So, I have the following two Multiindex-Dfs:
data = {('California', 0): 'LA',
('California', 1): 'SF',
('Texas', 0): 'HO',
('New York', 0): 'BX',
('New York', 1): 'NY'}
df= pd.Series(data)
df = pd.DataFrame(df)
df
#needs column name
df.index.names = ['state', 'Idx']
df
Which returns:
0
state Idx
California 0 LA
1 SF
Texas 0 HO
New York 0 BX
1 NY
And the second:
data2 = {('California', 0): '20%',
('California', 2): '30%'}
df2 = pd.Series(data2)
df2 = pd.DataFrame(df2)
df2
df2.index.names = ['state', 'X']
df2
Which returns:
X 0
state
California 0 20%
2 30%
Now: Id'like to combine the two, so that it looks like the following.

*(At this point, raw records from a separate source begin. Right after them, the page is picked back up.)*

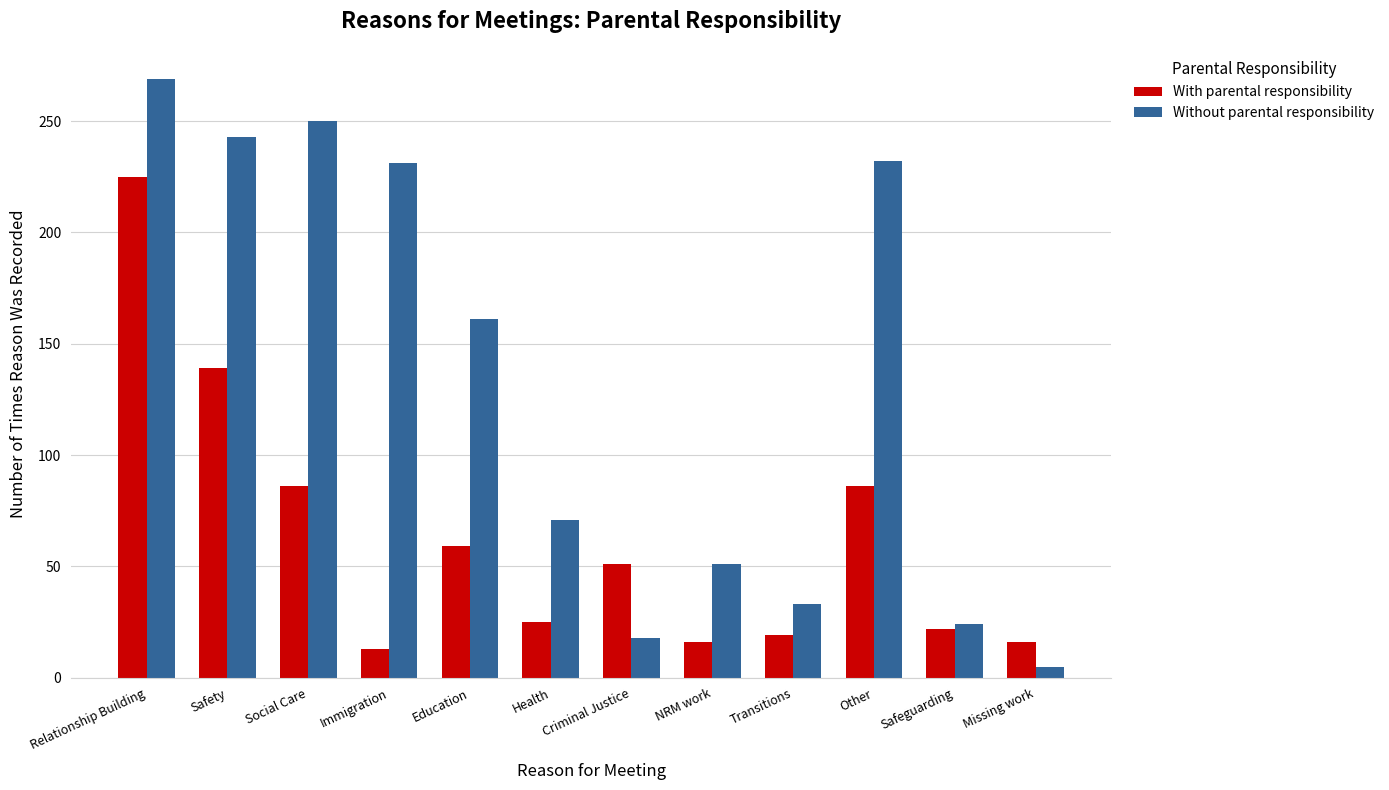

Is the value of Without parental responsibility at Health greater than the value of With parental responsibility at Criminal Justice?

Yes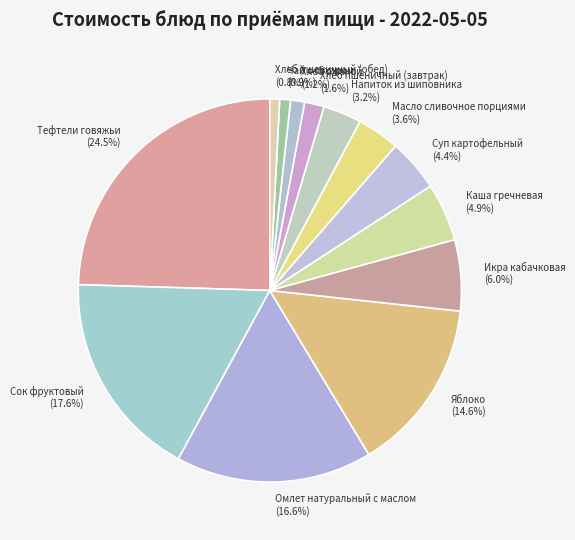

Is the sum of Икра кабачковая (6.0%) and Масло сливочное порциями (3.6%) greater than half?

No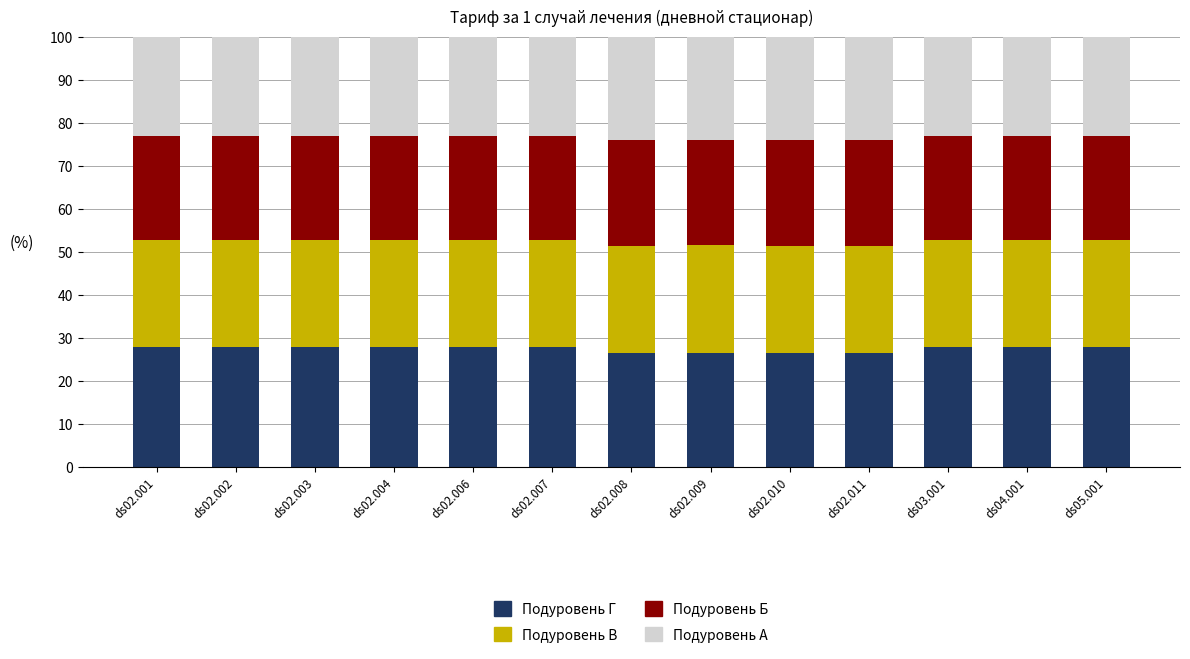

What is the lowest value of the Подуровень Г series?

26.4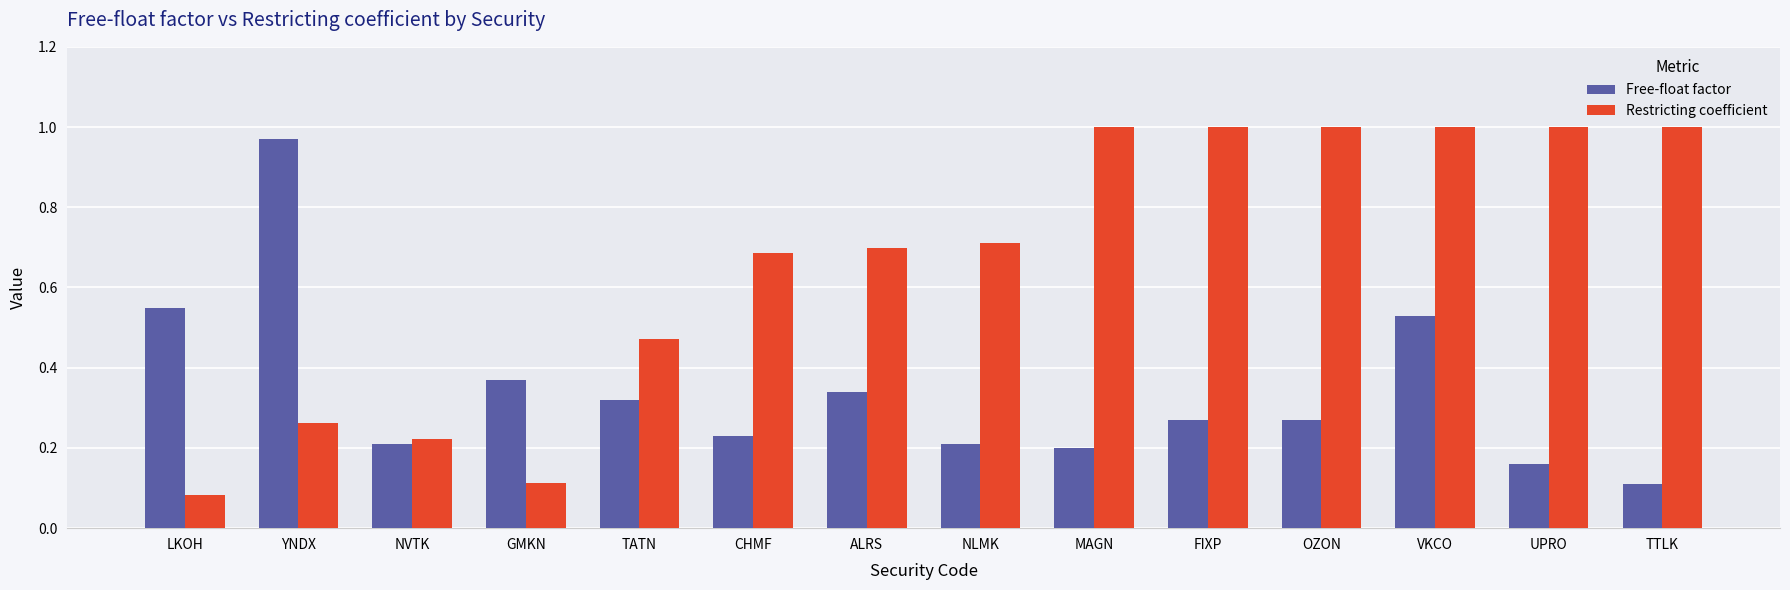

Where is Free-float factor nearest to the value 0?

TTLK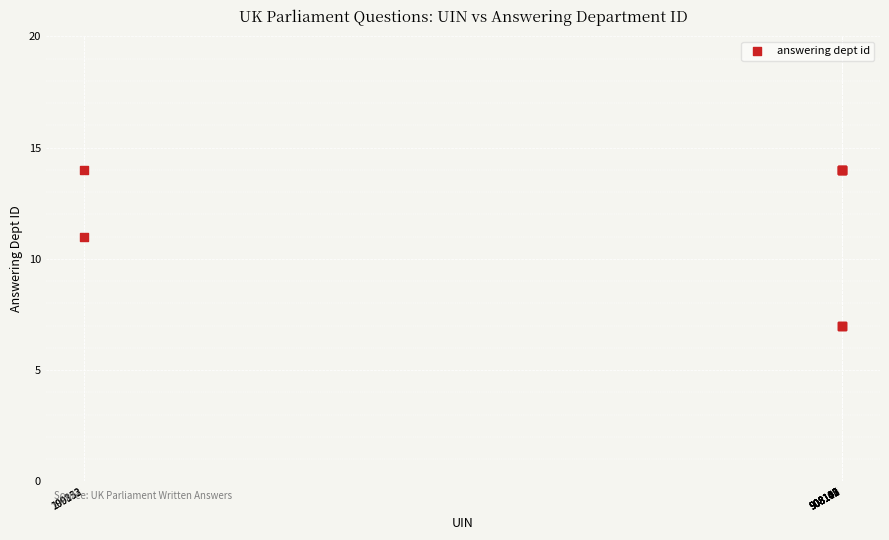

What Y value in the scatter plot is closest to 10?

11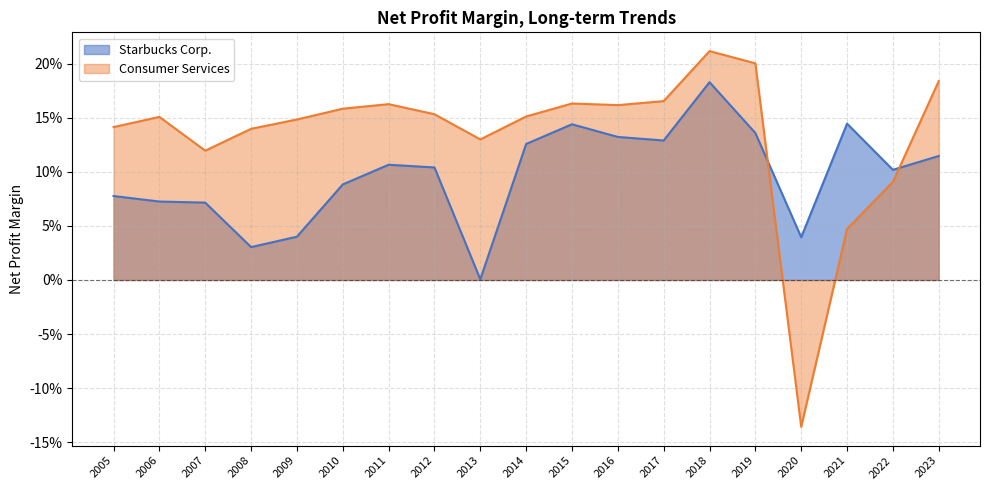

Which label corresponds to the smallest value in the chart?

2020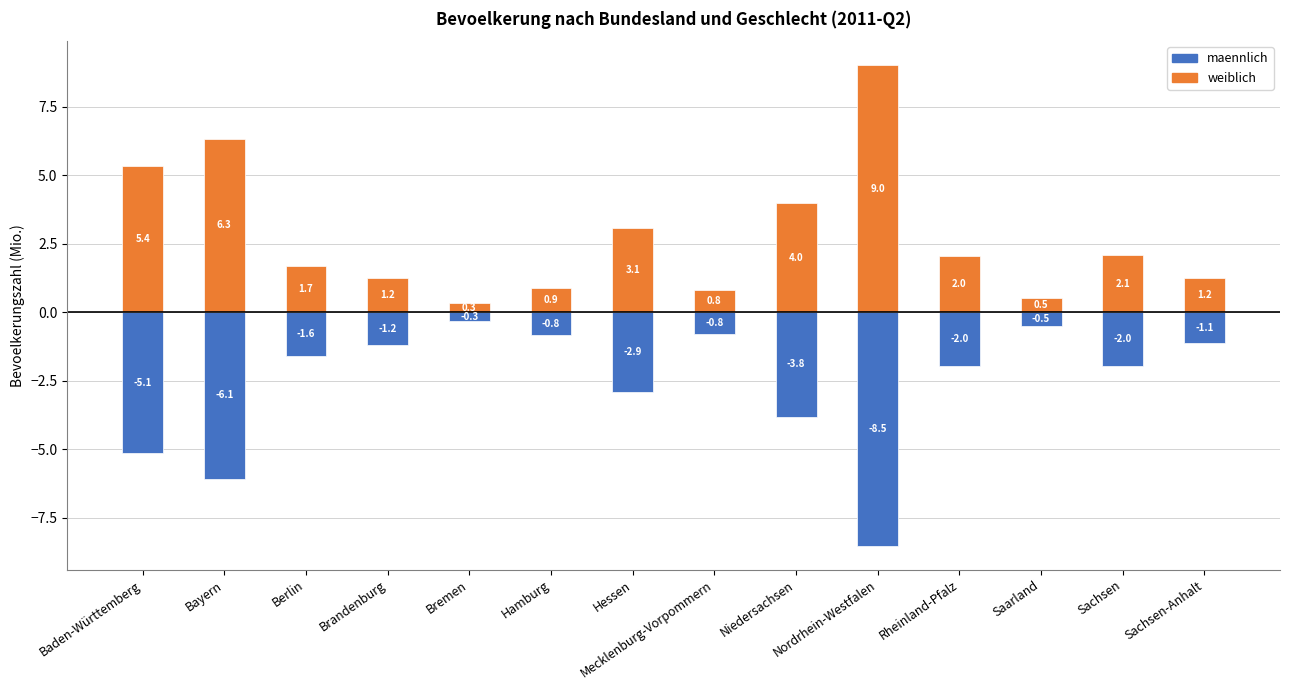

How many data points in maennlich are less than -1?

10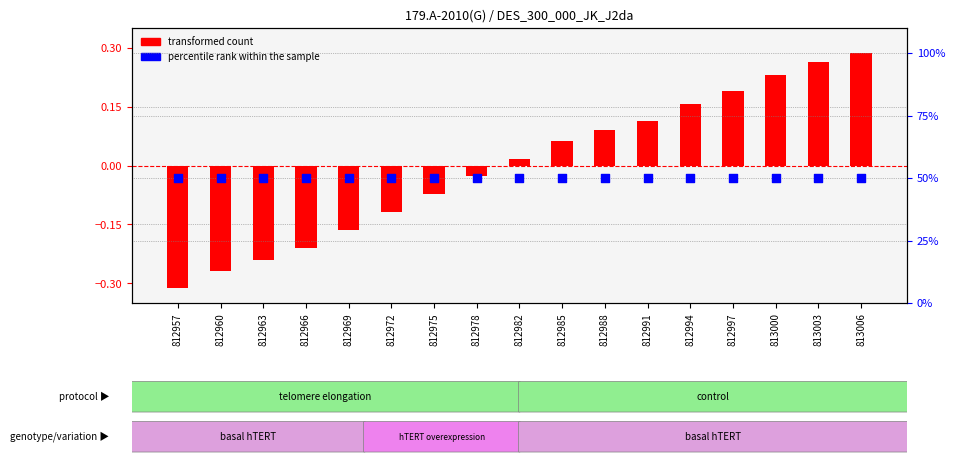

Which series reaches the maximum Y coordinate?

percentile rank within the sample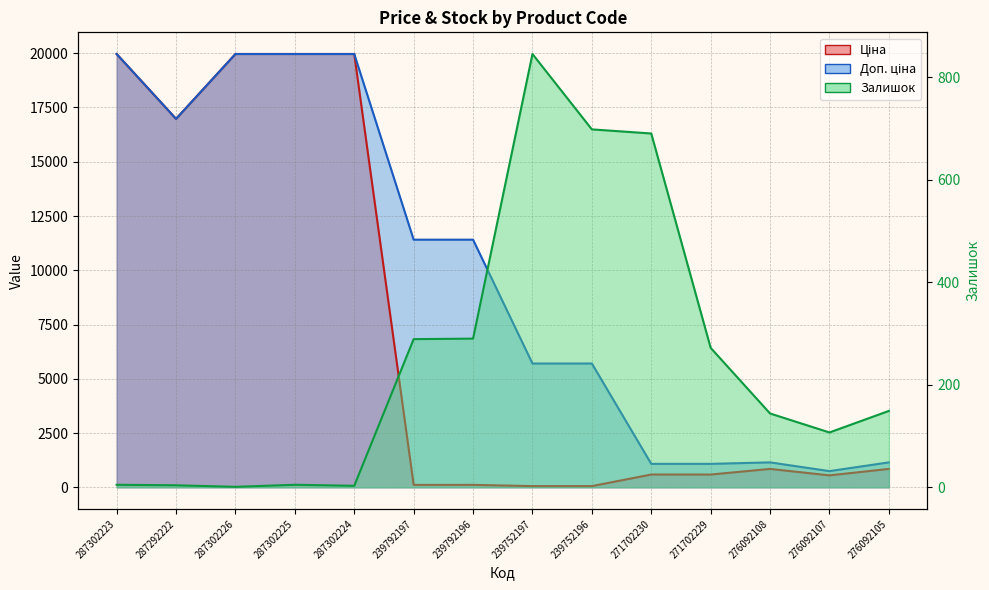

What are all the series names shown in the legend?

Ціна (line), Доп. ціна (line), Залишок (line)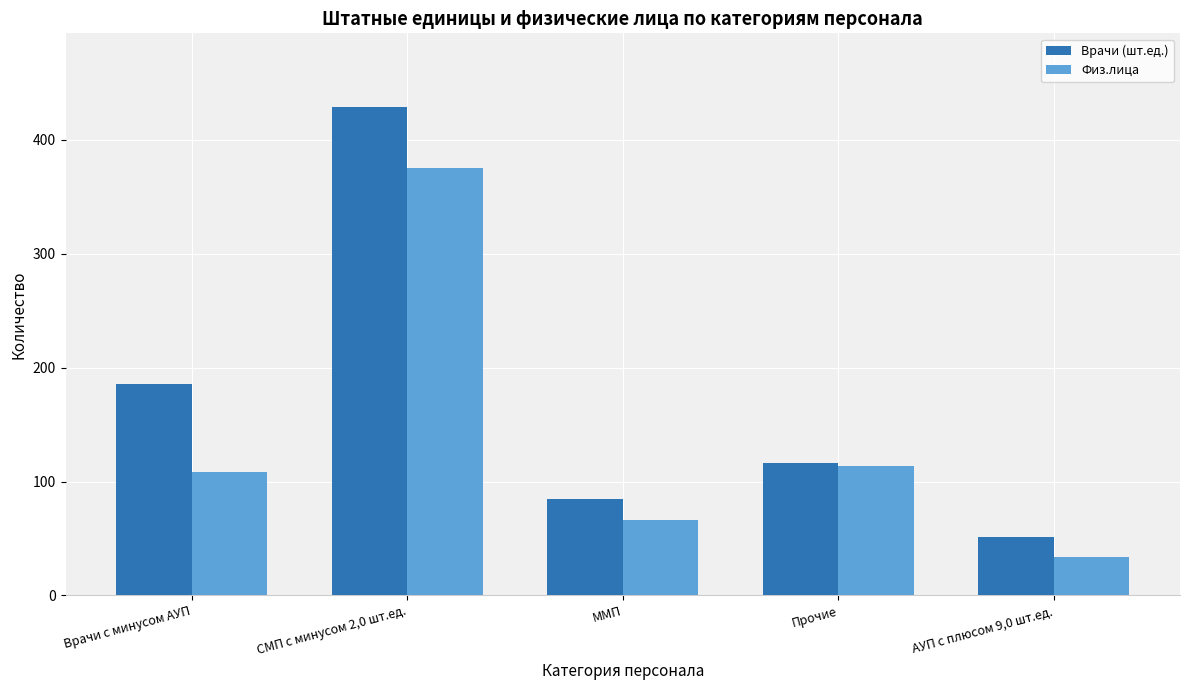

At how many categories does at least one series exceed 91?

3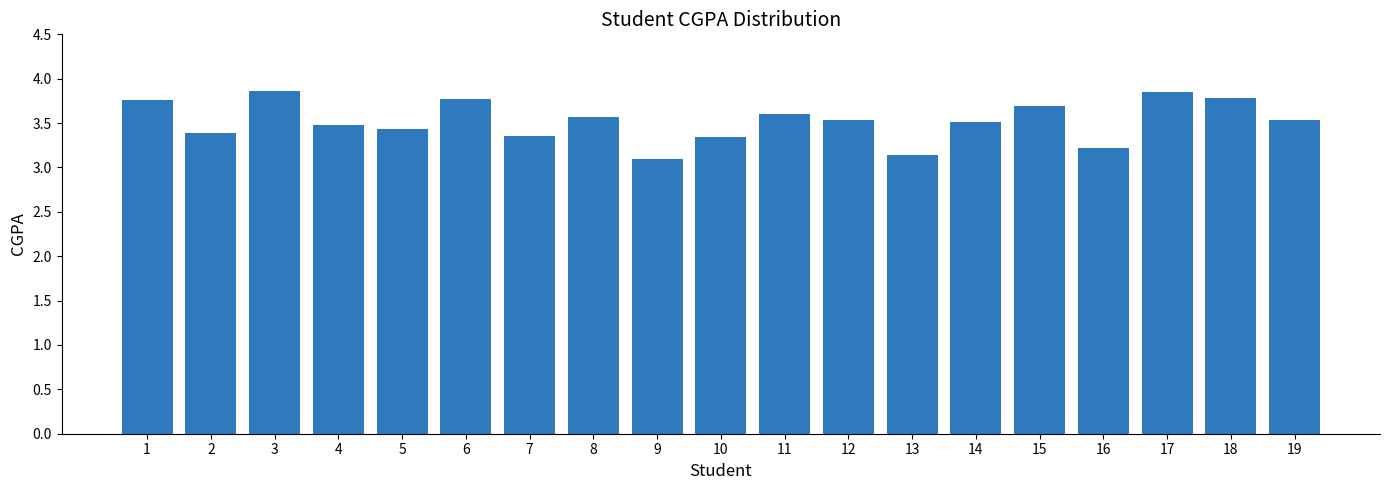

What is the smallest value displayed?

3.1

The tricky bit: The df Idx 0 and 1 have to be combined with 0 and 2 in the df2. What do I do?
0
state Idx
California 0 LA 20%
1 SF 30%
Texas 0 HO
New York 0 BX
1 NY
Thanks already!
You could use:
(pd.concat([df.unstack('state'),
df2.unstack('state').rename(columns = {0:1}).reset_index(drop=True)]
,axis=1)
.stack().swaplevel().sort_index(level =0))
or
df.join(df2.reset_index().drop(columns = 'X')
.set_index('state',append = True)
.rename(columns = {0:1})
.swaplevel()
.rename_axis(index = [*df.index.names])
)
# 0 1
#state Idx
#California 0 LA 20%
# 1 SF 30%
#Texas 0 HO NaN
#New York 0 BX NaN
# 1 NY NaN